前回、「社会調査をするひと」だけでなく、「社会調査を受けるひと」が自らの実践を可視化し、次の世代に伝えることが重要、ということを指摘しました。
この点について、もう少し考えてみたいと思います。
もともと社会調査は、社会福祉の援助技術のひとつとして位置づけられています。私自身も「社会福祉援助技術各論」という名称の授業が社会調査の基礎に相当する授業であった記憶があります。
このように援助技術のひとつにも関わらず、福祉現場はあくまで「社会調査をうけるひと」の役割に徹していたように思います。
しかし、社会福祉の実践を可視化し、次の世代に伝えるためには、2つの転換が必要です。
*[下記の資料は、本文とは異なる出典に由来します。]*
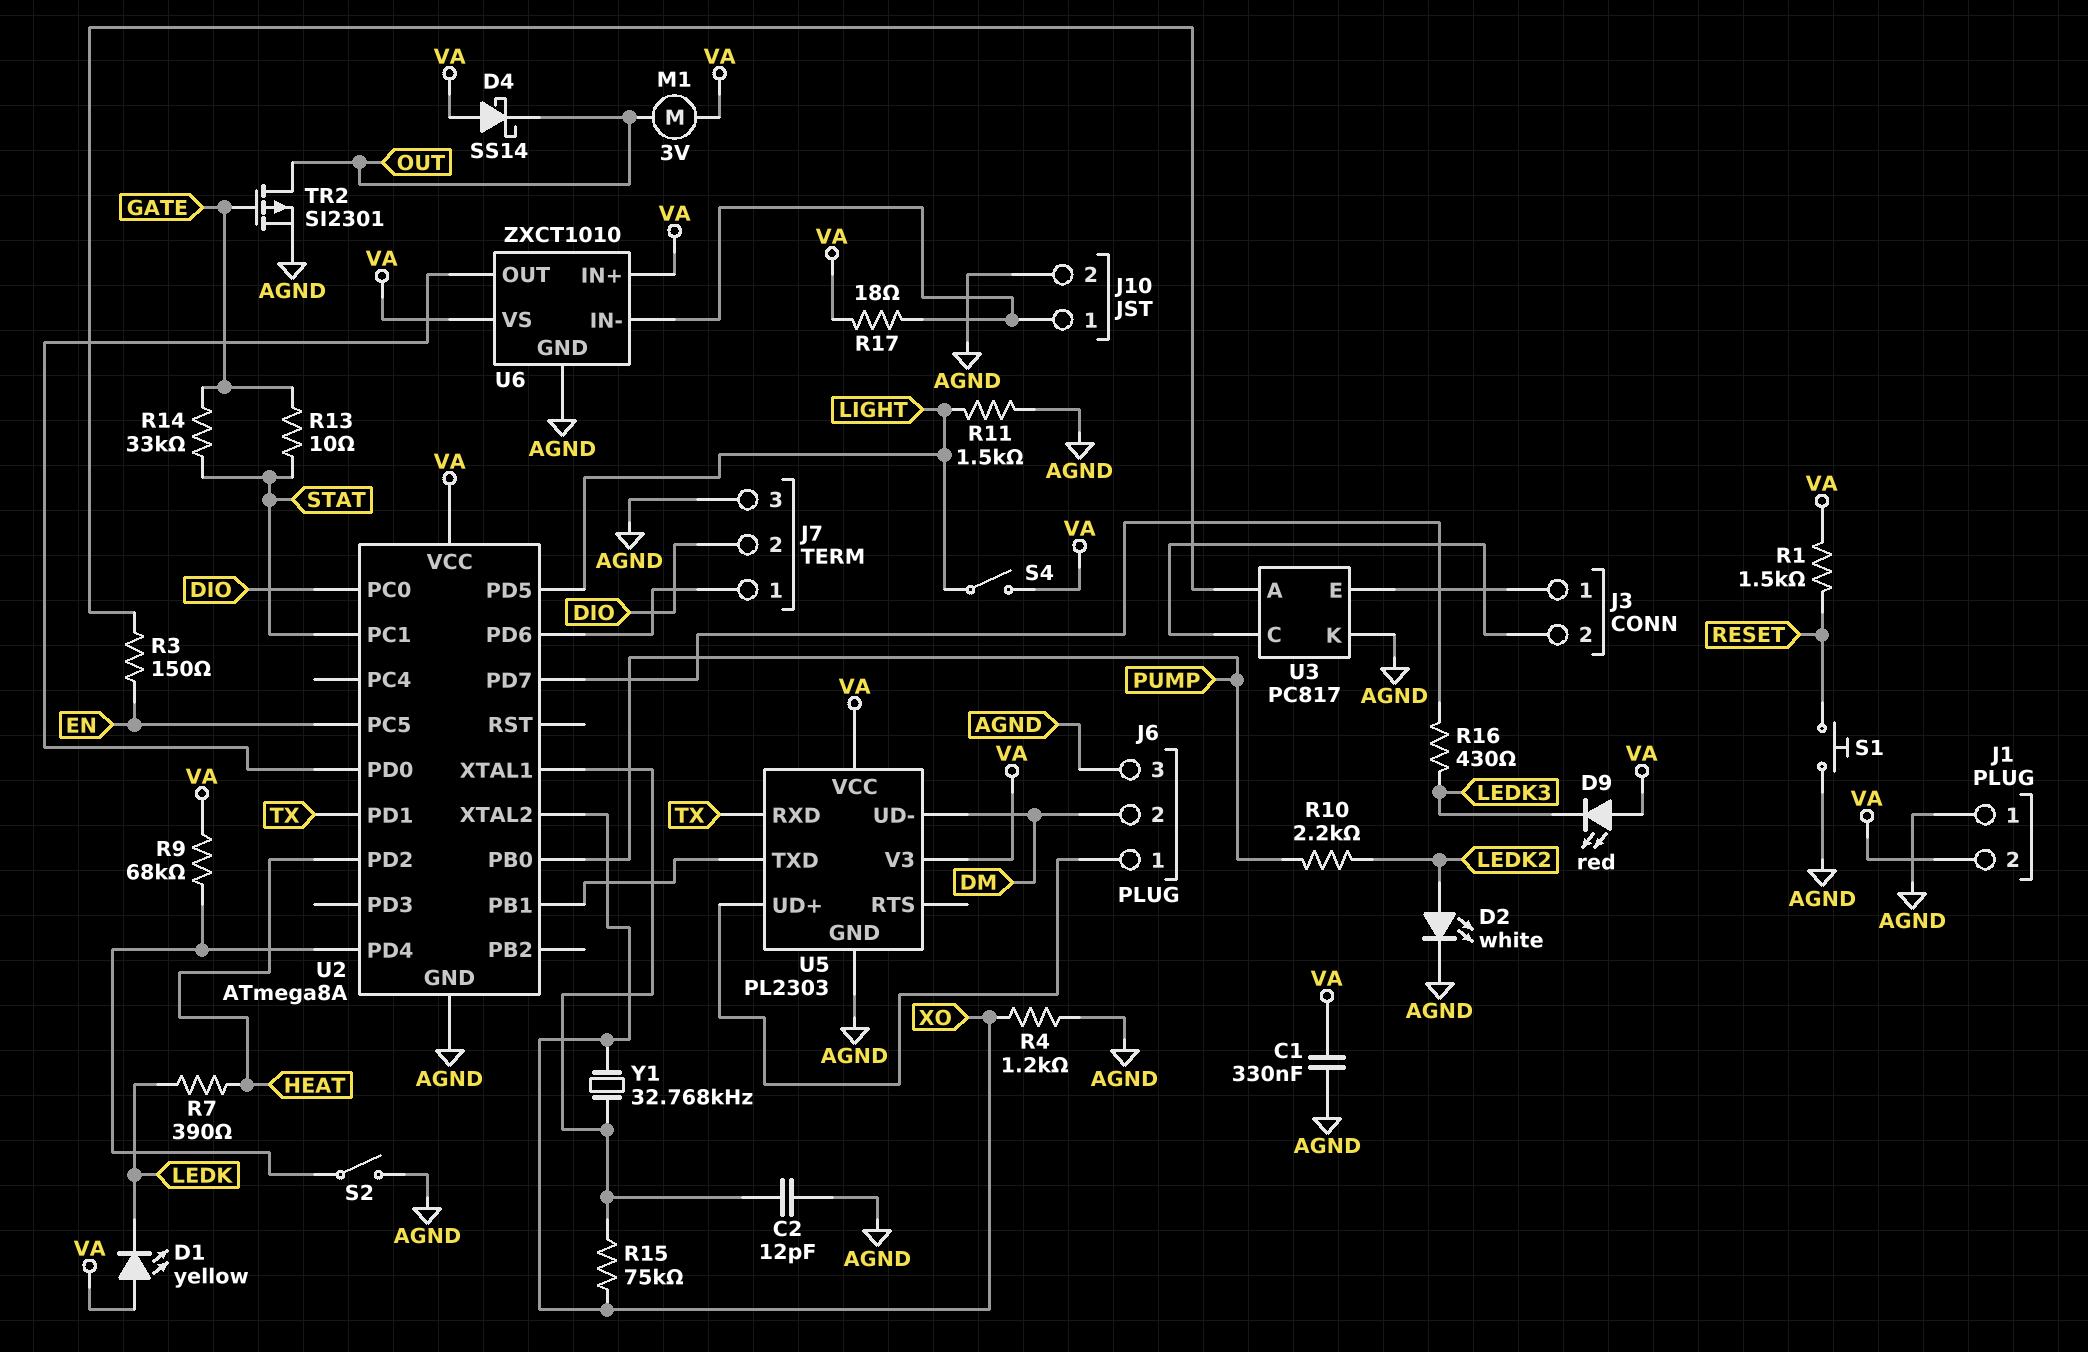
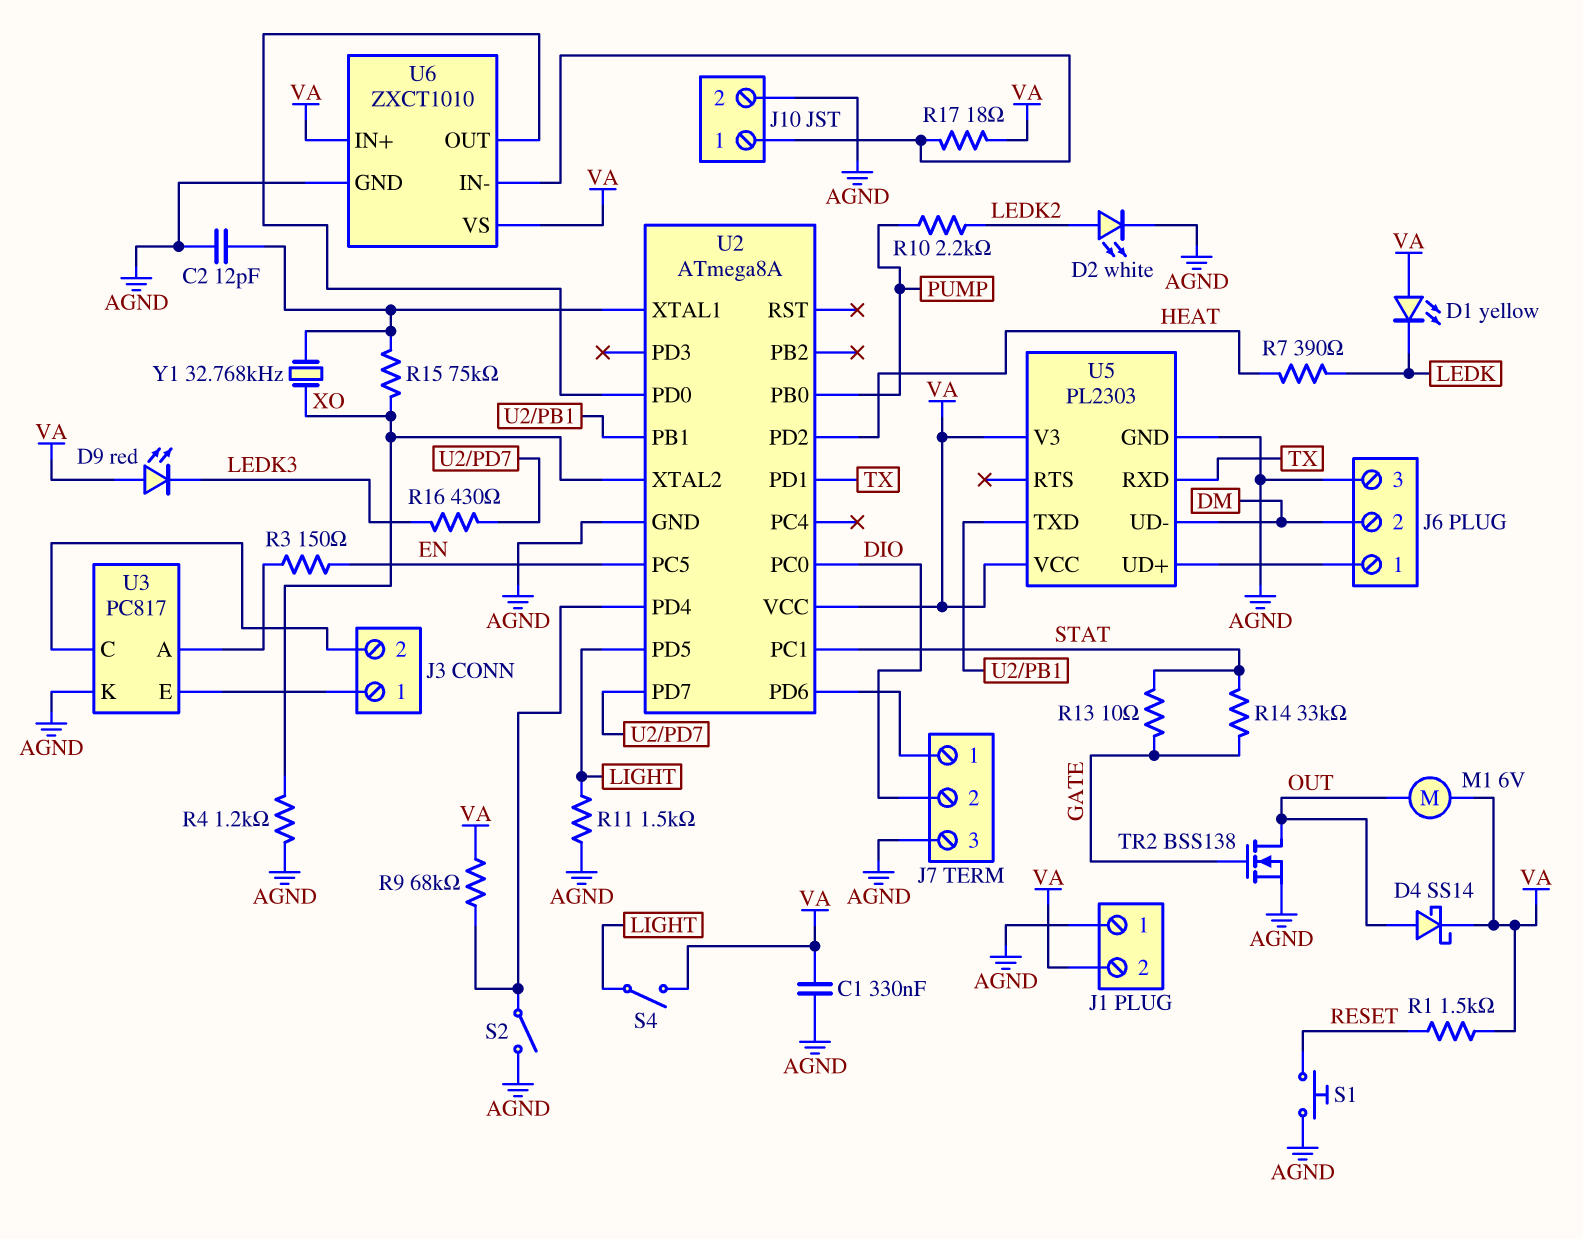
D4: schottky SS14 (A VA, K OUT) -> schottky SS14 (A OUT, K VA)
M1: motor 3V (OUT, VA) -> motor 6V (OUT, VA)
TR2: PMOS SI2301 (G GATE, D OUT, S AGND) -> NMOS BSS138 (G GATE, D OUT, S AGND)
ひとつは、受け身の「社会調査をうけるひと」はやめることです。もうひとつは、自らが「社会調査をするひと」「社会調査を学ぶひと」になる可能性を否定しないことです。
福祉現場で働く方々は、自分たちの実践活動そのものや、日々の支援記録など実践を可視化するための材料を沢山持っています。
その価値に自分たち自身も気づいて大切にしてほしいのです。「社会調査をするひと」は、「社会調査をうけるひと」からもっともっと厳しい目が向けられてよいと思うのです。
また、自らの実践を高め、次の世代に伝えるためにも社会調査にもっともっと主体的に関わってもらいたいのです。
平成19 年に公布された「社会福祉士及び介護福祉士法等の一部を改正する法律」によって社会福祉士の国家試験受験科目に「社会調査の基礎」という新しい科目が加わり、平成21年度から新カリキュラムがスタートしています。
(この時期と同じくしてNPOサーベイの活動がスタートしたことは個人的にもとても嬉しいことです)
私自身も、社会調査をするひとでもあり、学ぶひとでもあります。時には社会調査を受けるひとにもなります。
NPOサーベイは、ゆるやかな場ではありますが、こころざしはあります。NPOサーベイを様々な立場から社会調査に関わる人がつながる場にすること通じて、私を育ててくれた福祉の現場に感謝の意を表したいと思うのです。